Podobnie jak niemiecka konkurencja, BMW i Daimler, Volkswagen już zapowiedział, że jego pojazdy o zerowej emisji będą budowane w sposób neutralny pod względem emisji dwutlenku węgla, montując je w fabrykach wykorzystujących energię odnawialną. Szefowie firm motoryzacyjnych zdecydowali, że położą duży nacisk na samochody elektryczne, na które koncerny planują wydać 30 mld euro w ciągu najbliższych pięciu lat, a działania te będą wiarygodne tylko wtedy, gdy ich dostawcy także będą korzystać z energii odnawialnej, gdzie tylko będzie to możliwe. – To rewolucja. Jeśli dojdzie do naruszeń, nasi partnerzy już nie będą naszymi partnerami – powiedział Marco Philippi, dyrektor korporacyjny ds. Zamówień Grupy VW.

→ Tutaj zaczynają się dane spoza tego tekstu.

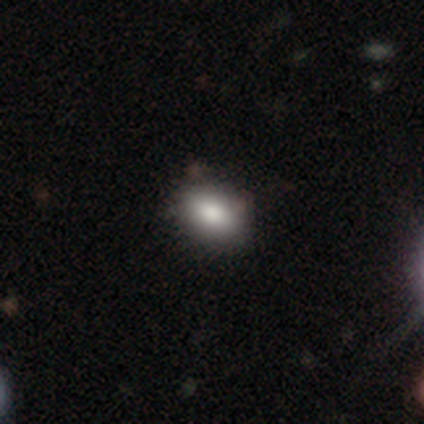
smooth-or-featured: smooth: 100% | featured or disk: 0% | star or artifact: 0%
  how-rounded: in between: 100% | round: 0% | cigar-shaped: 0%
  merging: none: 100% | minor disturbance: 0% | major disturbance: 0% | merger: 0%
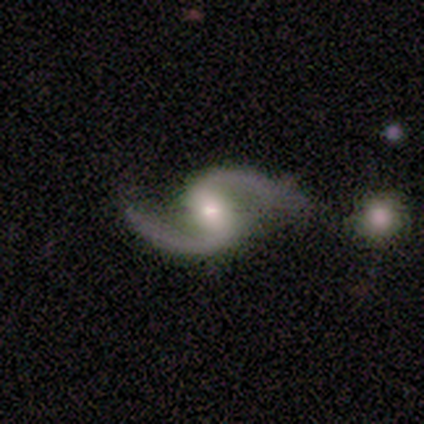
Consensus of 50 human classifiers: Morphology: type=featured or disk (98%); edge-on=no (94%); bar=weak (57%); spiral arms=yes (98%); winding=loose (76%); arm count=2 (98%); bulge=moderate (54%); merging=none (78%).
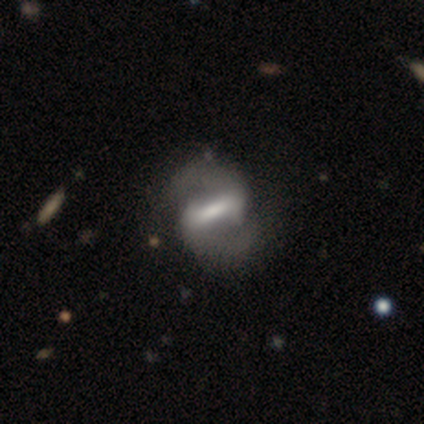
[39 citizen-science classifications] This appears to be a featured or disk galaxy (95%) with a strong bar (86%), 2 (100%) medium (62%) spiral arms (91%) and a moderate central bulge (37%). Merging: none (56%).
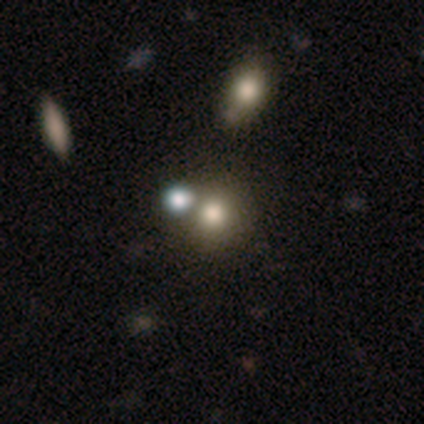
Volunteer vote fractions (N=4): smooth 50% (tied), featured or disk 50% (tied), star or artifact 0%. Down the decision tree: how rounded — round (100%); merging — none (50%, tied with merger).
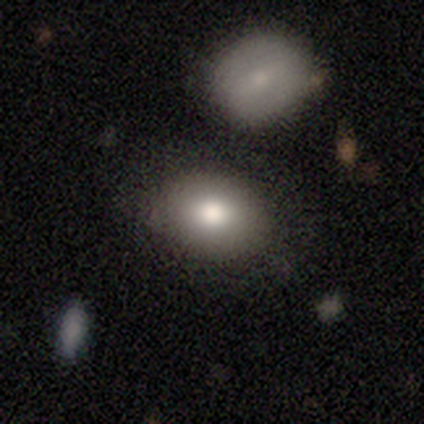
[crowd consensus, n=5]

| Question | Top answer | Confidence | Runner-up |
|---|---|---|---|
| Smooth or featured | smooth | 80% | featured or disk (20%) |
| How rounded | in between | 100% | — |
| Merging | none | 100% | — |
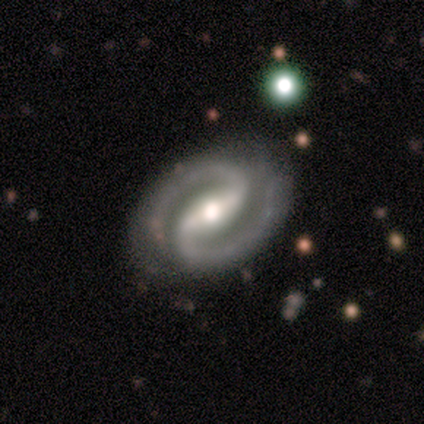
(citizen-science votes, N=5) Overall: featured or disk (100%). Edge-on disk: no (80%). Bar: weak (50%; strong 25%). Spiral arms: yes (100%). Spiral arm count: 2 (100%). Spiral winding: tight (75%). Bulge size: small (50%; large 25%). Merging: none (100%).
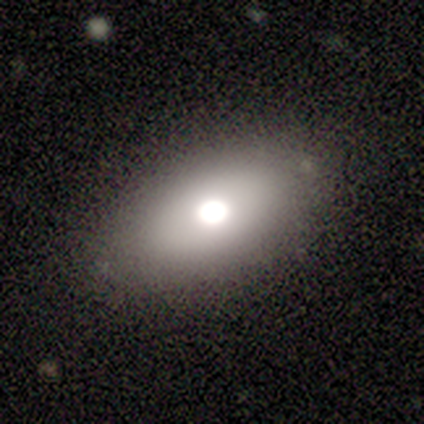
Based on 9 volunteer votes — smooth-or-featured: smooth: 67% | featured or disk: 22% | star or artifact: 11%
  how-rounded: in between: 100% | round: 0% | cigar-shaped: 0%
  merging: none: 100% | minor disturbance: 0% | major disturbance: 0% | merger: 0%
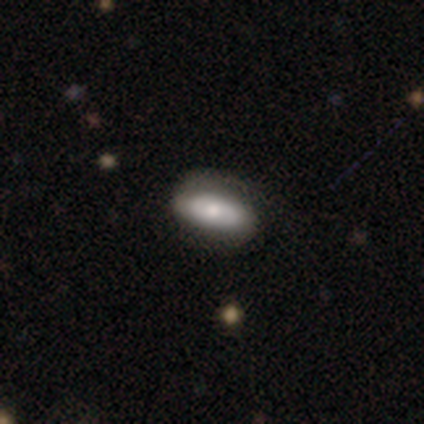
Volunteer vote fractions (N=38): smooth 58%, featured or disk 37%, star or artifact 5%. Down the decision tree: how rounded — in between (91%); merging — none (72%).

Emisje gazów cieplarnianych z łańcucha dostaw związanego z produkcją elektrycznego hatchbacka I.D. Neo, na którego VW będzie przyjmował zamówienia w tym roku, jest o 150 procent wyższy niż w przypadku Golfa Diesel, głównie z powodu akumulatora. Jeśli kierowcy następnie ładują go energią pochodzącą z węgla, zalety „zielonego samochodu” się niwelują. Volkswagen chce zredukować dwa najbardziej emisyjne punkty w życiu pojazdu: w zeszłym miesiącu założyła własne przedsiębiorstwo energetyczne, Elli, by zapewnić właścicielom domów dostęp do energii odnawialnej, aby naładować akumulatory swojego samochodu. W piątek ogłosił, że skierowany będzie również do dostawców w motoryzacyjnym łańcuchu wartości.
– Jeśli VW chce osiągnąć realny efekt, potrzebuje 150 miliardów euro, które rocznie wydaje na dostawców, ale biorąc pod uwagę aferę dieslową, Volkswagen chce zmienić obrócić swoją reputację o 180 stopni i zostać „liderem w świadomości ekologicznej” – powiedział Arndt Ellinghorst, analityk Evercore ISI. Analitycy twierdzą jednak, że „zazielenienie” łańcucha dostaw na pokładzie będzie trudniejszym wyzwaniem: – Producenci akumulatorów są obecnie na tyle wąskim marginesem, że niewielu ma dodatkowe pieniądze na inwestycje w zielone inicjatywy. – Jest to cel na następną dekadę, teraz nikt o tym nie myśli. Obecnie producenci skupiają się na redukcji kobaltu i obniżeniu kosztów produkcji – powiedział Jose Lazuen, analityk ds. baterii w firmie konsultingowej Roskill.
Volkswagen przyznaje, że będzie to proces, który potrwa lata. W obszarach, w których nie istnieje produkcja neutralna pod względem emisji CO2, planuje zrównoważyć emisje, na przykład poprzez sadzenie drzew w lasach deszczowych. – Nie chodzi tylko o sam pojazd. Musimy myśleć o całym ekosystemie – powiedział Ralf Pfitzner, szef zrównoważonego rozwoju w Grupie VW.